Data records:

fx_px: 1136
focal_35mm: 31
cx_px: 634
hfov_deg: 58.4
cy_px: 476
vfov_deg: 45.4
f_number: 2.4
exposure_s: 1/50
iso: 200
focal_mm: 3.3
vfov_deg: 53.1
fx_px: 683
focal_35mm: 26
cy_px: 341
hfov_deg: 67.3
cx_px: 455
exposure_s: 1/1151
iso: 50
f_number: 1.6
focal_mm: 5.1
==
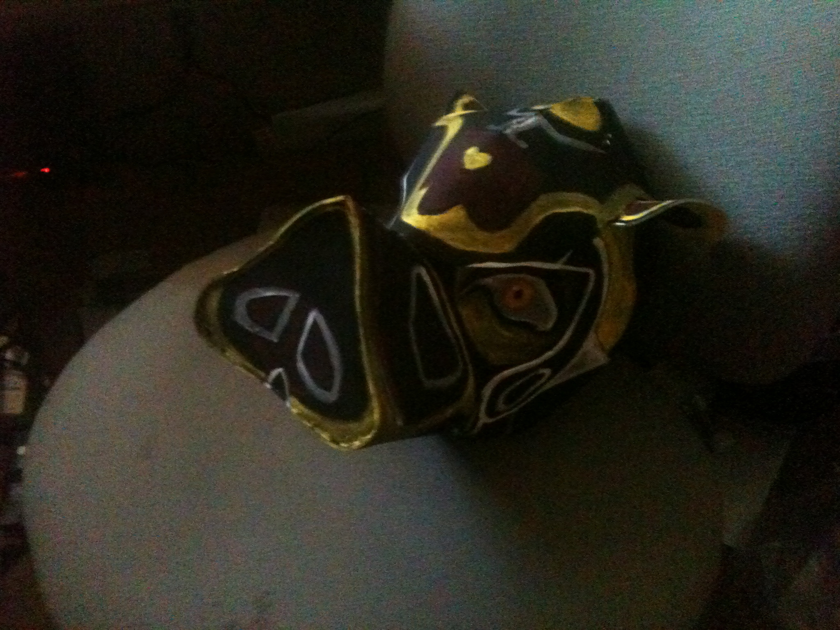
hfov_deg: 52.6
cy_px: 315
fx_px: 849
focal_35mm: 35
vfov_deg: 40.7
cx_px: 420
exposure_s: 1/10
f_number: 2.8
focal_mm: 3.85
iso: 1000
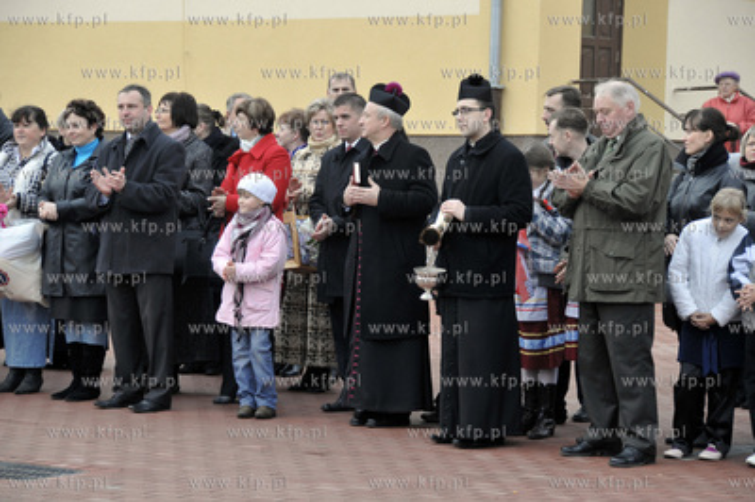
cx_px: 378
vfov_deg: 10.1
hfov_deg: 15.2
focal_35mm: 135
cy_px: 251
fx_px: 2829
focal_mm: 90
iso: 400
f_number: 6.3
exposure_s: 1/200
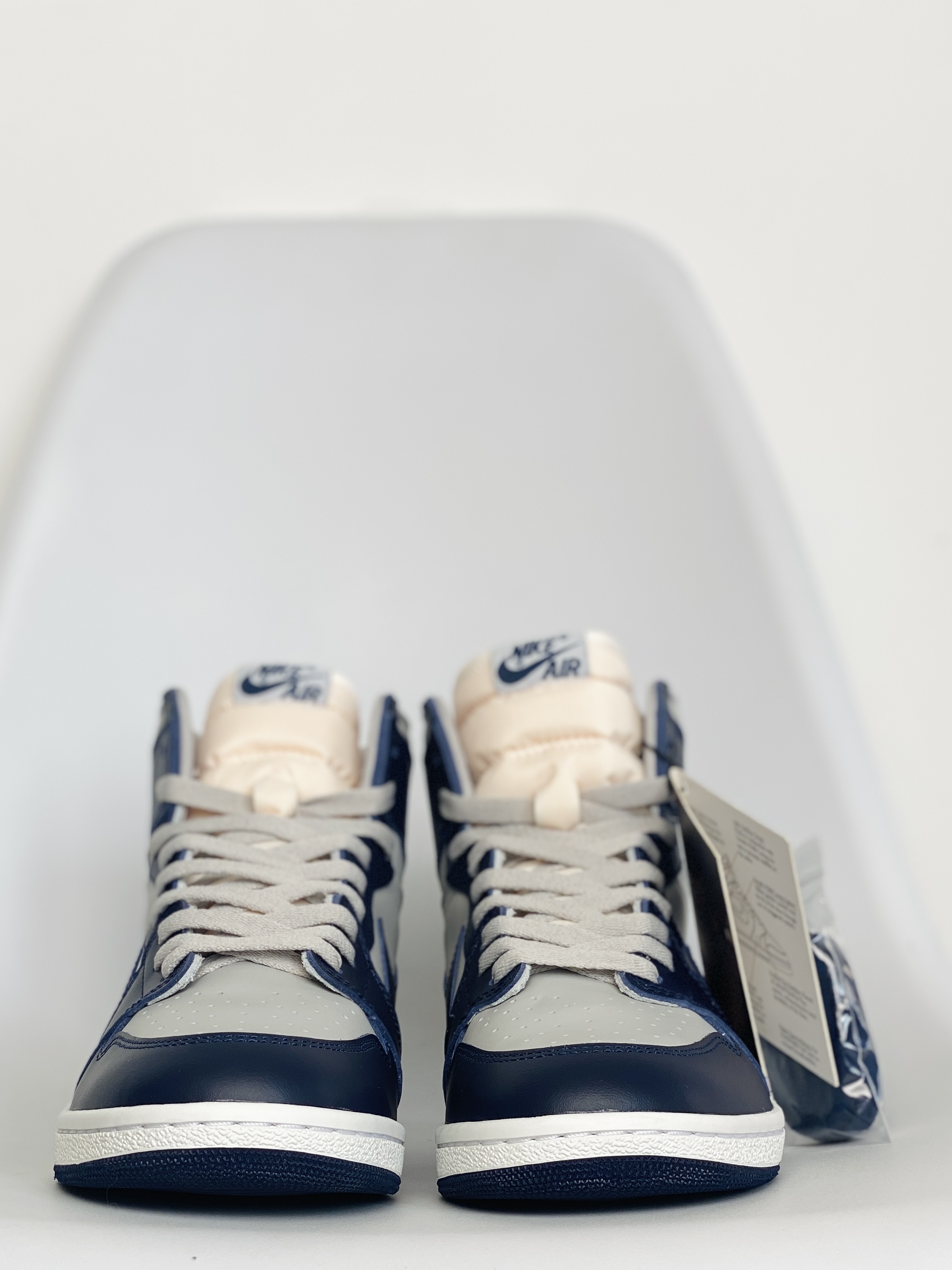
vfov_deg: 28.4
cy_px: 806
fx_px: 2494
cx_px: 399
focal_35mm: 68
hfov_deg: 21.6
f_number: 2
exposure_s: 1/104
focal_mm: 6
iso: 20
==
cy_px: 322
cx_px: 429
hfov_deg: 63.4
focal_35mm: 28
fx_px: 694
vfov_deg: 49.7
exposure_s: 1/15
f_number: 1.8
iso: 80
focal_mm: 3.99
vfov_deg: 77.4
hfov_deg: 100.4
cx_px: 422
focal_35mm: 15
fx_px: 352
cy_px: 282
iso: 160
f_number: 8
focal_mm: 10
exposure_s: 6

Your objective: Both end lines included, restate word for word the lines above from the line with "exposure_s: 1/15" to the line with "exposure_s: 6", and nothing else.

Solution to this task:
exposure_s: 1/15
f_number: 1.8
iso: 80
focal_mm: 3.99
vfov_deg: 77.4
hfov_deg: 100.4
cx_px: 422
focal_35mm: 15
fx_px: 352
cy_px: 282
iso: 160
f_number: 8
focal_mm: 10
exposure_s: 6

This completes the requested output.